This article is part of a special series covering the US elections this November, which will be featured on DEBAT. Salma explains why the US elections have a global impact. DEBAT will publish an article on Monday, Wednesday and Friday until Election Day.
American or not, we have all been keeping up with the United States’ road to the 2020 election, anxiously waiting for the fateful November 3rd that will determine the shape of America and the global order. With not much else to do in 2020, the election has become a source of entertainment for many of us. Although we should be used to Trump’s eccentric character by now, he continues to surprise us every day with his unpredictable tweets and press conference outbursts.
Trump and the future of American democracy
We have been hearing Americans say how crucial it is to vote in this election now more than ever before. Frankly, many Americans are tired of putting up with Trump’s four-year show and have come to realise that they need a more competent leader – his poor response to the COVID-19 pandemic being the breaking point. In Kamala Harris’s words, Trump’s COVID-19 response is the “greatest failure of any presidential administration” in history, which may mirror the opinion of many Americans. Trump also proved incompetent in his response to the Black Lives Matter movement, in which he had openly encouraged violence to suppress protesters. Despite extreme polarisation in the US, Democrats and Republicans alike share concern on what the future of America’s democracy holds if Trump were to serve for a second term.
US pop culture
A large reason for the global involvement in the US election is attributed to the role that US pop culture plays in many of our lives. As the most spoken language in the world, the English language has opened up doors for American media to reach all corners of the world. Whether you are watching a movie, listening to American music or following Hollywood celebrities, you will hear cultural references, discussions and opinions on American politics. In many ways, Trump’s ascent to the presidential race can be greatly attributed to his iconic role in pop culture. To go even further, some of us may be more involved in American politics than that of our own country. Does this create the perception that the election is more important than it actually is? Or does it live up to the importance we have given it?
The US from a global perspective
There is no denying, the United States plays a central role in the global order. Tony Arend, a Professor of Government and Foreign Service at Georgetown University says that “the future of the global order is at stake”. When looking at Trump’s “America First”-based foreign policy agenda, the President’s lack of commitment to international agreements and unilateralist approach has changed the role of American leadership in the world. The President’s withdrawal from the Paris Agreement, the International Court of Justice and the Iran Nuclear Deal have marked how America has moved away from international cooperation.
As a leader in global discussions and a large financial contributor to many international organisations, Trump’s plans to cut funding for the World Health Organisation, especially in the midst of a pandemic, serves as an example of the danger that US actions can have on the rest of the world.
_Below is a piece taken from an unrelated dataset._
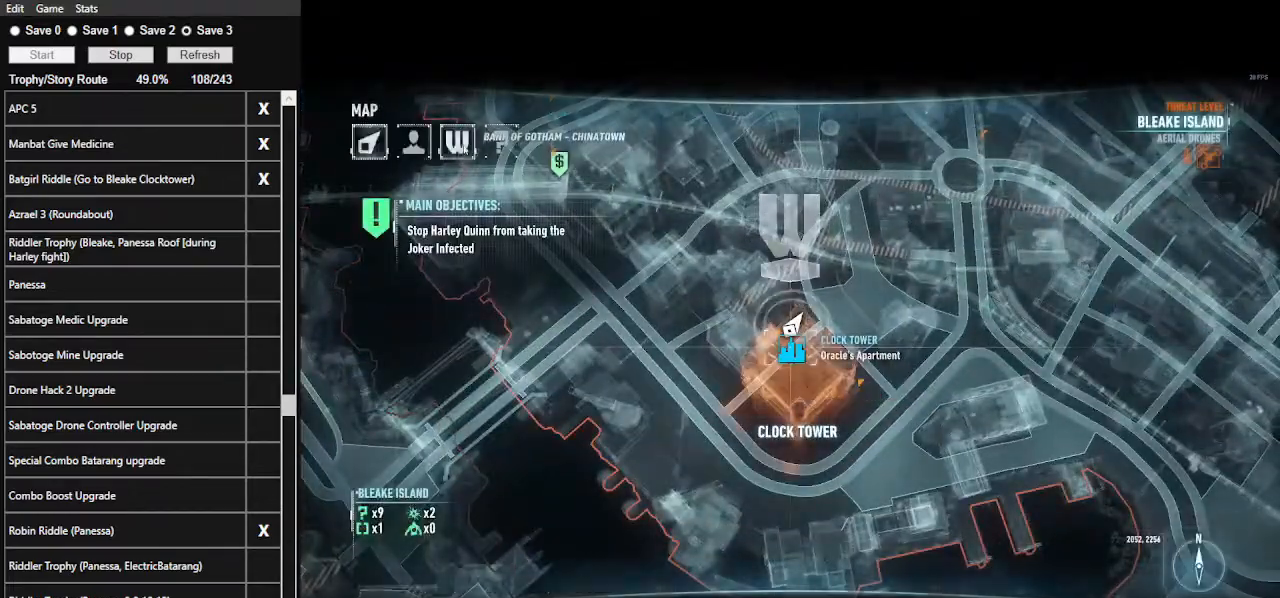
{"keys": [], "mouse": [], "mouse_move": "down-right", "events": [[67, "mouse_left", "up"]]}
Furthermore, Trump’s Muslim ban and Mexican border wall have made racism against Muslims and Latinos more widespread and tolerable. These policies have fundamentally changed the lives of these communities, making it more difficult for asylum-seekers and immigrants to pursue better opportunities, and for families to visit each other.
Biden versus Trump
Despite the differences between Biden and Trump, both potential administrations have similar objectives within their foreign policy agendas. Regarding US involvement abroad, both presidential candidates aim to reduce US involvement in overseas conflict. As for diplomatic relations with foreign countries, the US relationship with Russia and China will remain cold while their ‘special relationship’ with Israel is likely to stay the same although Biden is more critical of Israeli settlements and annexation plans in the West Bank than Trump.
The future of America
Although non-US citizens obviously do not have a say in this election, the reality is that this year’s outcome will have a larger global impact than previous US elections. If Trump is reelected, there are doubts whether America will remain a beacon of liberty and democracy for the rest of the world to follow.